Zooey treats Franny's acting as a sacred duty and one she was born to fulfill. Part of his argument is that Franny lacks the psychological makeup to renounce the world and live a spiritual life. Detachment, or desirelessness, is "the only thing that counts in the religious life," he tells her. But when it comes to the theater, Franny is not detached; she wants very much to be an actor, and it's her karma to act. Though acting is a "worldly" profession, and one that's full of phonies, Franny must not turn her back on it. Throughout the story, Zooey consistently stresses the importance of engaging with the world rather than ignoring it. Like drinking "consecrated" chicken soup, doing the work one was meant to do is a requirement for a holy life.
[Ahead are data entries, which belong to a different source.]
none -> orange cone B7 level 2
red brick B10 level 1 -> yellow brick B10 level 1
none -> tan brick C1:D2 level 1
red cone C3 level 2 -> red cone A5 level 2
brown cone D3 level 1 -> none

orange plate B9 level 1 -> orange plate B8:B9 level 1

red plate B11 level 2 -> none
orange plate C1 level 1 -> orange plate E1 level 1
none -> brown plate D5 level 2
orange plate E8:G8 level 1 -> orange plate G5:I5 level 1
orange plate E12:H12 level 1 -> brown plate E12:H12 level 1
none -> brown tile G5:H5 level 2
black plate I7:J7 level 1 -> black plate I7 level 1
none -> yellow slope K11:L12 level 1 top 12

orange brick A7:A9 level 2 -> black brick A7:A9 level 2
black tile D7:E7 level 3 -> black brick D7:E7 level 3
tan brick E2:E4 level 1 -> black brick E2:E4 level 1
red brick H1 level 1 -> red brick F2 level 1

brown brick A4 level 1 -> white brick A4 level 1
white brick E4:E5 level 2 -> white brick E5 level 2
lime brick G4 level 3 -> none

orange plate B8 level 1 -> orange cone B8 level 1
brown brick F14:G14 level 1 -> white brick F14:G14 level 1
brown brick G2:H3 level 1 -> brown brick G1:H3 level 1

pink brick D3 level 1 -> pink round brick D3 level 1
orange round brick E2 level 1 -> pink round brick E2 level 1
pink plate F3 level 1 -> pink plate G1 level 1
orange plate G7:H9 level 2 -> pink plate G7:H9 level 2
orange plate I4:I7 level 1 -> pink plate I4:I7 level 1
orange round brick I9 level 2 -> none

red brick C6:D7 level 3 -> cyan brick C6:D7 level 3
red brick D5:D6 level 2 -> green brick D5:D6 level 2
Zooey's advice to Franny applies equally well to his own acting career. He too has complained about being surrounded by shallow, mediocre people, but he knows he must honor the work he does. He gives Franny advice that echoes Buddy's earlier counsel: "Act with all your might." "The only thing an actor should do, says Zooey, is to "shoot for some kind of perfection, and on his own terms, not anyone else's." This makes sense to Franny.

When Franny tells Zooey that Seymour also told her about the Fat Lady, Zooey comes to the sudden realization that everyone is the Fat Lady, and the Fat Lady is Christ. He speaks the words, but Franny shares the epiphany. Though Zooey calls this "a terrible secret," it brings Franny, at last, joy.